DATA PROVIDED
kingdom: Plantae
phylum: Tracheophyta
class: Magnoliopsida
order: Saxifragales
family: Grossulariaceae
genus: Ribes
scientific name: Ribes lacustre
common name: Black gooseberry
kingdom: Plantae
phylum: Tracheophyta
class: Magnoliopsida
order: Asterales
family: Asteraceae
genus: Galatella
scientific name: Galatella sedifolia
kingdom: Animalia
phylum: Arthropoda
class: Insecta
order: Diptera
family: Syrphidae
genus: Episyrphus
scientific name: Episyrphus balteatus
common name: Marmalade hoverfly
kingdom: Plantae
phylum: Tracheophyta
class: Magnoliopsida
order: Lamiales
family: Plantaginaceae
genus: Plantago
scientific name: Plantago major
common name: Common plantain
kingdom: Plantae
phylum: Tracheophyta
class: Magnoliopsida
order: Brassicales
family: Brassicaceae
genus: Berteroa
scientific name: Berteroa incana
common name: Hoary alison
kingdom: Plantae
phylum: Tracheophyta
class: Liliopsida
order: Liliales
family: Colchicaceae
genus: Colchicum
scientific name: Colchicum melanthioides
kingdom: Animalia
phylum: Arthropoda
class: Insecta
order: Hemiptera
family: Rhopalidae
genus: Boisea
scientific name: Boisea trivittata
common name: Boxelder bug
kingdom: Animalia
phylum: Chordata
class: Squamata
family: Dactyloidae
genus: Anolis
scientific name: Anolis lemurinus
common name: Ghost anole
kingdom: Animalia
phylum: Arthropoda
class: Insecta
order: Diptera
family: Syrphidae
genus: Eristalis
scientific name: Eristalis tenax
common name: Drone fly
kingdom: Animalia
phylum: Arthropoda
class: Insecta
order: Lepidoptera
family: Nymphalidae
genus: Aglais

STATED GOAL
Convert the lines of the records above into a single numbered list, one line per item, omitting blank lines.

SOLUTION TO THE EXERCISE
1. kingdom: Plantae
2. phylum: Tracheophyta
3. class: Magnoliopsida
4. order: Saxifragales
5. family: Grossulariaceae
6. genus: Ribes
7. scientific name: Ribes lacustre
8. common name: Black gooseberry
9. kingdom: Plantae
10. phylum: Tracheophyta
11. class: Magnoliopsida
12. order: Asterales
13. family: Asteraceae
14. genus: Galatella
15. scientific name: Galatella sedifolia
16. kingdom: Animalia
17. phylum: Arthropoda
18. class: Insecta
19. order: Diptera
20. family: Syrphidae
21. genus: Episyrphus
22. scientific name: Episyrphus balteatus
23. common name: Marmalade hoverfly
24. kingdom: Plantae
25. phylum: Tracheophyta
26. class: Magnoliopsida
27. order: Lamiales
28. family: Plantaginaceae
29. genus: Plantago
30. scientific name: Plantago major
31. common name: Common plantain
32. kingdom: Plantae
33. phylum: Tracheophyta
34. class: Magnoliopsida
35. order: Brassicales
36. family: Brassicaceae
37. genus: Berteroa
38. scientific name: Berteroa incana
39. common name: Hoary alison
40. kingdom: Plantae
41. phylum: Tracheophyta
42. class: Liliopsida
43. order: Liliales
44. family: Colchicaceae
45. genus: Colchicum
46. scientific name: Colchicum melanthioides
47. kingdom: Animalia
48. phylum: Arthropoda
49. class: Insecta
50. order: Hemiptera
51. family: Rhopalidae
52. genus: Boisea
53. scientific name: Boisea trivittata
54. common name: Boxelder bug
55. kingdom: Animalia
56. phylum: Chordata
57. class: Squamata
58. family: Dactyloidae
59. genus: Anolis
60. scientific name: Anolis lemurinus
61. common name: Ghost anole
62. kingdom: Animalia
63. phylum: Arthropoda
64. class: Insecta
65. order: Diptera
66. family: Syrphidae
67. genus: Eristalis
68. scientific name: Eristalis tenax
69. common name: Drone fly
70. kingdom: Animalia
71. phylum: Arthropoda
72. class: Insecta
73. order: Lepidoptera
74. family: Nymphalidae
75. genus: Aglais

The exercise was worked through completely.